Hidden from public view in Connecticut is a sex offender registry that only police and court officials can see.
And it is going to stay that way.
A law allows sex offenders to be included only on this secret list if a judge decides they are not dangerous to the public and naming them would identify their victim.
The state Supreme Court heard a case about whether state officials must disclose the process by which certain sex offenders get onto a non-public registry. In a decision released on Thursday, the judges decided that authorities cannot disclose details about the process by which certain sex offenders get onto a non-public registry.
The Freedom of Information Commission and Department of Public Safety disagree over whether police must disclose when, where and by whom those decisions were made.

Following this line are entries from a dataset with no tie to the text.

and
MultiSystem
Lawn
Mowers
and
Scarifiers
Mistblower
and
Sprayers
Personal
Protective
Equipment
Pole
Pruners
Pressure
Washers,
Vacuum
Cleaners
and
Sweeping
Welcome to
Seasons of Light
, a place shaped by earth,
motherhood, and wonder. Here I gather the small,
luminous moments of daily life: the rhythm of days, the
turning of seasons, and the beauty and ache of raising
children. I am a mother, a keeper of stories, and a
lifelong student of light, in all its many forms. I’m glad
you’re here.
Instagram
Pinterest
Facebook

The Supreme Court ruled that's part of confidential registration information, disagreeing with the FOI Commission and Journal Inquirer of Manchester's claims that it is administrative and therefore public.

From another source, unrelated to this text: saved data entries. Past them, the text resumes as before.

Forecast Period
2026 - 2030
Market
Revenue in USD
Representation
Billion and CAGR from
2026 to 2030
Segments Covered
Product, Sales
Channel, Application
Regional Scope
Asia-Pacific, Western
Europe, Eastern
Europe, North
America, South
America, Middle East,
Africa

“This ruling rightly upholds state law providing judges discretion to conceal a sex offender’s information in certain very narrow circumstances, usually to shield the identity of victims. It protects the anonymity of incest victims and others especially vulnerable to identification," Attorney General Richard Blumenthal's office said in a statement released on Thursday. “I strongly support the state’s sex offender registry list, which I successfully defended before the U.S. Supreme Court, as well as the privacy rights of victims of sex offenses.”